» **Excerpt provided**

The lifelong East Baltimore resident was 87.

“Clara Adams was one of the most remarkable individuals I’ve ever known. She was a unique person, fun and very serious. And if you didn’t want her opinion, then don’t ask,” said Morgan President David K. Wilson.

“She was a trailblazer and the first Black woman to receive a Ph.D. in chemistry from the University of Massachusetts in cooperation with Smith College. She came to Morgan and never left. Her whole life was Morgan, where she became an institution in her own right,” said Dr. Wilson, a Harbor East resident.

In a statement announcing her death, he wrote: “She was a mother to many of us, and knew more about the history of Morgan than anyone I know. I relied on her wisdom, her devotion to Morgan, and her judgement. We will miss Dr. Adams more than any of us can process at this moment.”

Clara Isabel Adams, daughter of William S. Adams Sr., a Bethlehem Steel Corp. longshoreman, and his wife, Mary Emma Cornish “Mimi” Adams, a domestic worker, was born in Baltimore and raised in the 1800 block of Federal St.

“My grandparents, who were unskilled workers, were all about education through and through, and they saw and believed in the value of an education,” said a nephew, Steven Adams of East York, Pennsylvania.

Dr. Adams’ mother’s white employer suggested one day that she “get her girls to help with the work around the house,” Mr. Adams wrote in a eulogy for his aunt. “My grandmother, Mimi, also called Ms. Meems when she wasn’t being sassy, wasn’t having none of that business about her girls doing domestic work,” he wrote.

» **Data excerpts**
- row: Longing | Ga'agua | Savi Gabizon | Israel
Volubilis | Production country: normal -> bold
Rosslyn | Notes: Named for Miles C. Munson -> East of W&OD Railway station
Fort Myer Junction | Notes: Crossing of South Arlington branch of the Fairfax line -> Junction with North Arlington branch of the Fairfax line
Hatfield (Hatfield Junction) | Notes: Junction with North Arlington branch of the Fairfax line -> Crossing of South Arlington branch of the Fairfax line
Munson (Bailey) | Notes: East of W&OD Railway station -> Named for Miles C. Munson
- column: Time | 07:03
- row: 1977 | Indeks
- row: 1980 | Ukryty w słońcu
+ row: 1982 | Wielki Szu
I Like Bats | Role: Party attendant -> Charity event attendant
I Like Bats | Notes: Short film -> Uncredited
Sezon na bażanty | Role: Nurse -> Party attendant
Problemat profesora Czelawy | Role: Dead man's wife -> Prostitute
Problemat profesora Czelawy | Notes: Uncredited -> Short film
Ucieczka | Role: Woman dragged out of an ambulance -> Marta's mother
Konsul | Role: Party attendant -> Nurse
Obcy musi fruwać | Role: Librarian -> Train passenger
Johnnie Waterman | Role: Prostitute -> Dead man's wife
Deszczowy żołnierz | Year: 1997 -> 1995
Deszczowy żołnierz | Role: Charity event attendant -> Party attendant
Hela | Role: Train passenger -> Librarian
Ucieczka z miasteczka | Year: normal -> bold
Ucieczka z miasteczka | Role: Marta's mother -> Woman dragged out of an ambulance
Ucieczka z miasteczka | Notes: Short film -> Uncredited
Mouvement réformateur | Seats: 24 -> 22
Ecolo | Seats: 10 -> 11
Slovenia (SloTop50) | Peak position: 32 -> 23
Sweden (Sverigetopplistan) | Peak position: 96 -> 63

» **Written request 1**
In one to three sentences, explain why David K. Wilson called Clara Adams a trailblazer in the passage about Clara Adams.
» **Written request 2**
Repeat the stretch of the passage about Clara Adams from "The lifelong East" through "Harbor East resident.".
Base your work on the passage about Clara Adams alone.

» **Reply 1**
He called her a trailblazer because she was the first Black woman to receive a Ph.D. in chemistry from the University of Massachusetts in cooperation with Smith College.

» **Reply 2**
The lifelong East Baltimore resident was 87.

“Clara Adams was one of the most remarkable individuals I’ve ever known. She was a unique person, fun and very serious. And if you didn’t want her opinion, then don’t ask,” said Morgan President David K. Wilson.

“She was a trailblazer and the first Black woman to receive a Ph.D. in chemistry from the University of Massachusetts in cooperation with Smith College. She came to Morgan and never left. Her whole life was Morgan, where she became an institution in her own right,” said Dr. Wilson, a Harbor East resident.